■ DATA PROVIDED

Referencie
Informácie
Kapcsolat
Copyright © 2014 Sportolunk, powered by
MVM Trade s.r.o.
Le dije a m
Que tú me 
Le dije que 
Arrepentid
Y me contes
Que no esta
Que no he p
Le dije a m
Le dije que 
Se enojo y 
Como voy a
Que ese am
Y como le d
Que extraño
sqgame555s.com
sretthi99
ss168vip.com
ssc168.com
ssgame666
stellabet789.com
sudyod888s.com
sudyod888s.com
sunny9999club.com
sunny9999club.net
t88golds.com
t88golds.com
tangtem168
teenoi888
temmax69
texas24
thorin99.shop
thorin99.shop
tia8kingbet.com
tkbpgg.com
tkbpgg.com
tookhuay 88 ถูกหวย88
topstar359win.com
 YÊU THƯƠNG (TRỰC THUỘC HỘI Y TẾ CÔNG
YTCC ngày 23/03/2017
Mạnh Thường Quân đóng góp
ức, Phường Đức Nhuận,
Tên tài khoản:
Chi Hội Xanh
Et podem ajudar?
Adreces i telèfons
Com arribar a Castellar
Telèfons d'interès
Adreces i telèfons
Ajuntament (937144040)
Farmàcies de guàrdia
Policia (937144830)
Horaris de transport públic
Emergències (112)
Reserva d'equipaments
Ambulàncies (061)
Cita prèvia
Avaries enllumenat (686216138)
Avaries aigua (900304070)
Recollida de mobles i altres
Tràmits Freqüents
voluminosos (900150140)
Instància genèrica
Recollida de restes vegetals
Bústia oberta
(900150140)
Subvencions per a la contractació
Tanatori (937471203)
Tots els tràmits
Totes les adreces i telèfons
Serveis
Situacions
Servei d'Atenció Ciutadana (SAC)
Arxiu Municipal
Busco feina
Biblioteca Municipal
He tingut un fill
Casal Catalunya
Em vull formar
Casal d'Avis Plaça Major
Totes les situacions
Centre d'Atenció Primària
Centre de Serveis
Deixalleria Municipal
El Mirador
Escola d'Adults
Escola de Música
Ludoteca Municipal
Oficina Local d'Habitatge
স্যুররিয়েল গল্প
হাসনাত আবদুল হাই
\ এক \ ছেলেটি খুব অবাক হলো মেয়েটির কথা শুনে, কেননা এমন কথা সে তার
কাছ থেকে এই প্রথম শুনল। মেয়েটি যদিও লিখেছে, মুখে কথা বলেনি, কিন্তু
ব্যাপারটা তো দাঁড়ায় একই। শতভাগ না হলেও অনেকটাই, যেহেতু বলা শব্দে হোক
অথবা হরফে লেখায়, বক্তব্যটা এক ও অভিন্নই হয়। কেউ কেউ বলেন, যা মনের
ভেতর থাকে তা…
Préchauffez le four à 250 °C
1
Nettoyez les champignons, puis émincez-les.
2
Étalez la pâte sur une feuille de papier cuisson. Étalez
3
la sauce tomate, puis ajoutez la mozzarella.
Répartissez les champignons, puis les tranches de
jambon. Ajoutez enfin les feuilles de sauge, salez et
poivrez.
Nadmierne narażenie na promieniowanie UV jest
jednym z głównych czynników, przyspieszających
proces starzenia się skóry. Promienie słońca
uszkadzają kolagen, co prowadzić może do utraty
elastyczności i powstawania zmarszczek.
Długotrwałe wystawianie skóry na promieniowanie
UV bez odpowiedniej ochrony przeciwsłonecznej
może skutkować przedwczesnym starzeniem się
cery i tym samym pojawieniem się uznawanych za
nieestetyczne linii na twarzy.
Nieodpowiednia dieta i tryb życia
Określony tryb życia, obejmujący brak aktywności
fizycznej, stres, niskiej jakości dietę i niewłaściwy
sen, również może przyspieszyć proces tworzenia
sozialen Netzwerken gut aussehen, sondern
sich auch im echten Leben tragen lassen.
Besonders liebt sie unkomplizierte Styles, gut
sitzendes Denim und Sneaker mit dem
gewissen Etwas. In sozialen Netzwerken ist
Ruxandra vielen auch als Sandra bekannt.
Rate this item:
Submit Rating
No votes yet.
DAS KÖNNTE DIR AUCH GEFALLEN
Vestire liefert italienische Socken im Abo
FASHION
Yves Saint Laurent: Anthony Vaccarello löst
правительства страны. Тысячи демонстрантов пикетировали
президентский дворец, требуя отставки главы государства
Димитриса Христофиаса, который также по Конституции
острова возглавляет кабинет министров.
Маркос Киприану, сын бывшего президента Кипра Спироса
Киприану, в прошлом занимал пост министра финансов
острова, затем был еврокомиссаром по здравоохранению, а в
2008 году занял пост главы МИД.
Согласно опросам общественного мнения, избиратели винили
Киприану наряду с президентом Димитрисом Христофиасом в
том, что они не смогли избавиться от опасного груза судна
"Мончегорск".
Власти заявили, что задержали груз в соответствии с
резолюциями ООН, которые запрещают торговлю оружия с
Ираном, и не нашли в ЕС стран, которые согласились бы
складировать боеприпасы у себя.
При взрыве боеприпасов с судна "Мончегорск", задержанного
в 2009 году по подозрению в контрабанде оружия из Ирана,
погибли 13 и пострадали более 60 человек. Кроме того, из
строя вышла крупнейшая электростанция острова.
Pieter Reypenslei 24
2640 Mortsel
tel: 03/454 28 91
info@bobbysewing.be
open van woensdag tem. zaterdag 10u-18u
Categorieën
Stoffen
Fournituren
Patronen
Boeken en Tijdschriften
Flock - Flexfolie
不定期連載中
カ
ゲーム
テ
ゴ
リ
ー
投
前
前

■ WHAT YOU NEED TO DO
Each entry above is to be copied out exactly.

■ OUTPUT FOR THIS EXERCISE
Referencie
Informácie
Kapcsolat
Copyright © 2014 Sportolunk, powered by
MVM Trade s.r.o.
Le dije a m
Que tú me 
Le dije que 
Arrepentid
Y me contes
Que no esta
Que no he p
Le dije a m
Le dije que 
Se enojo y 
Como voy a
Que ese am
Y como le d
Que extraño
sqgame555s.com
sretthi99
ss168vip.com
ssc168.com
ssgame666
stellabet789.com
sudyod888s.com
sudyod888s.com
sunny9999club.com
sunny9999club.net
t88golds.com
t88golds.com
tangtem168
teenoi888
temmax69
texas24
thorin99.shop
thorin99.shop
tia8kingbet.com
tkbpgg.com
tkbpgg.com
tookhuay 88 ถูกหวย88
topstar359win.com
 YÊU THƯƠNG (TRỰC THUỘC HỘI Y TẾ CÔNG
YTCC ngày 23/03/2017
Mạnh Thường Quân đóng góp
ức, Phường Đức Nhuận,
Tên tài khoản:
Chi Hội Xanh
Et podem ajudar?
Adreces i telèfons
Com arribar a Castellar
Telèfons d'interès
Adreces i telèfons
Ajuntament (937144040)
Farmàcies de guàrdia
Policia (937144830)
Horaris de transport públic
Emergències (112)
Reserva d'equipaments
Ambulàncies (061)
Cita prèvia
Avaries enllumenat (686216138)
Avaries aigua (900304070)
Recollida de mobles i altres
Tràmits Freqüents
voluminosos (900150140)
Instància genèrica
Recollida de restes vegetals
Bústia oberta
(900150140)
Subvencions per a la contractació
Tanatori (937471203)
Tots els tràmits
Totes les adreces i telèfons
Serveis
Situacions
Servei d'Atenció Ciutadana (SAC)
Arxiu Municipal
Busco feina
Biblioteca Municipal
He tingut un fill
Casal Catalunya
Em vull formar
Casal d'Avis Plaça Major
Totes les situacions
Centre d'Atenció Primària
Centre de Serveis
Deixalleria Municipal
El Mirador
Escola d'Adults
Escola de Música
Ludoteca Municipal
Oficina Local d'Habitatge
স্যুররিয়েল গল্প
হাসনাত আবদুল হাই
\ এক \ ছেলেটি খুব অবাক হলো মেয়েটির কথা শুনে, কেননা এমন কথা সে তার
কাছ থেকে এই প্রথম শুনল। মেয়েটি যদিও লিখেছে, মুখে কথা বলেনি, কিন্তু
ব্যাপারটা তো দাঁড়ায় একই। শতভাগ না হলেও অনেকটাই, যেহেতু বলা শব্দে হোক
অথবা হরফে লেখায়, বক্তব্যটা এক ও অভিন্নই হয়। কেউ কেউ বলেন, যা মনের
ভেতর থাকে তা…
Préchauffez le four à 250 °C
1
Nettoyez les champignons, puis émincez-les.
2
Étalez la pâte sur une feuille de papier cuisson. Étalez
3
la sauce tomate, puis ajoutez la mozzarella.
Répartissez les champignons, puis les tranches de
jambon. Ajoutez enfin les feuilles de sauge, salez et
poivrez.
Nadmierne narażenie na promieniowanie UV jest
jednym z głównych czynników, przyspieszających
proces starzenia się skóry. Promienie słońca
uszkadzają kolagen, co prowadzić może do utraty
elastyczności i powstawania zmarszczek.
Długotrwałe wystawianie skóry na promieniowanie
UV bez odpowiedniej ochrony przeciwsłonecznej
może skutkować przedwczesnym starzeniem się
cery i tym samym pojawieniem się uznawanych za
nieestetyczne linii na twarzy.
Nieodpowiednia dieta i tryb życia
Określony tryb życia, obejmujący brak aktywności
fizycznej, stres, niskiej jakości dietę i niewłaściwy
sen, również może przyspieszyć proces tworzenia
sozialen Netzwerken gut aussehen, sondern
sich auch im echten Leben tragen lassen.
Besonders liebt sie unkomplizierte Styles, gut
sitzendes Denim und Sneaker mit dem
gewissen Etwas. In sozialen Netzwerken ist
Ruxandra vielen auch als Sandra bekannt.
Rate this item:
Submit Rating
No votes yet.
DAS KÖNNTE DIR AUCH GEFALLEN
Vestire liefert italienische Socken im Abo
FASHION
Yves Saint Laurent: Anthony Vaccarello löst
правительства страны. Тысячи демонстрантов пикетировали
президентский дворец, требуя отставки главы государства
Димитриса Христофиаса, который также по Конституции
острова возглавляет кабинет министров.
Маркос Киприану, сын бывшего президента Кипра Спироса
Киприану, в прошлом занимал пост министра финансов
острова, затем был еврокомиссаром по здравоохранению, а в
2008 году занял пост главы МИД.
Согласно опросам общественного мнения, избиратели винили
Киприану наряду с президентом Димитрисом Христофиасом в
том, что они не смогли избавиться от опасного груза судна
"Мончегорск".
Власти заявили, что задержали груз в соответствии с
резолюциями ООН, которые запрещают торговлю оружия с
Ираном, и не нашли в ЕС стран, которые согласились бы
складировать боеприпасы у себя.
При взрыве боеприпасов с судна "Мончегорск", задержанного
в 2009 году по подозрению в контрабанде оружия из Ирана,
погибли 13 и пострадали более 60 человек. Кроме того, из
строя вышла крупнейшая электростанция острова.
Pieter Reypenslei 24
2640 Mortsel
tel: 03/454 28 91
info@bobbysewing.be
open van woensdag tem. zaterdag 10u-18u
Categorieën
Stoffen
Fournituren
Patronen
Boeken en Tijdschriften
Flock - Flexfolie
不定期連載中
カ
ゲーム
テ
ゴ
リ
ー
投
前
前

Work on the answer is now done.